The task: In the MaltaPost report, please name who the independent auditor's report is addressed to.

Quoted passage:
=== Begin Enclosure ===

Statement pursuant to Listing Rules issued by the Listing Authority

I confirm that to the best of my knowledge:

  • The condensed consolidated interim financial statements, prepared in accordance with IAS 34 give a true and fair view of the financial position as at 31 March 2020, financial performance and cash flows for the period then ended, and conform with the requirements of the accounting standards adopted for use in the EU for interim financial statements, including adopted IAS 34: Interim Financial Reporting; and
  • The interim directors' report includes a fair review of the information required in terms of the Listing Rules.

Joseph Gafa' Chief Executive Officer

Independent auditor's report

To the Board of Directors of MaltaPost p.l.c.

Report on Review of Condensed Consolidated Interim Financial Information

Introduction

We have reviewed the accompanying condensed consolidated interim statement of financial position of MaltaPost p.l.c. and its subsidiary (the Group) as at 31 March 2020, the related condensed consolidated income statement and statements of comprehensive income, changes in equity and cash flows for the sixmonth period then ended and notes, comprising a summary of significant accounting policies and other explanatory notes ("the condensed consolidated interim financial statements"). The Directors are responsible for the preparation and fair presentation of these condensed consolidated interim financial statements in accordance with International Financial Reporting Standards (IFRSs) as adopted by the EU applicable to interim financial reporting (International Accounting Standard 34 "Interim Financial Reporting"). Our responsibility is to express a conclusion on these condensed consolidated interim financial statements based on our review.

=== End Enclosure ===

Given entries:
=== Begin Enclosure ===

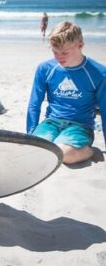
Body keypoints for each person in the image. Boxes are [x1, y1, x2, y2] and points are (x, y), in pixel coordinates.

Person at [26, 21, 105, 164]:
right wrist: (30, 135)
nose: (59, 57)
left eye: (64, 52)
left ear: (80, 45)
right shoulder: (45, 68)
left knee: (63, 154)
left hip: (80, 126)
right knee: (39, 151)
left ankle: (92, 151)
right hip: (51, 123)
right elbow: (34, 103)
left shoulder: (99, 73)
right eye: (55, 52)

=== End Enclosure ===

Exercise solution: The Board of Directors of MaltaPost p.l.c.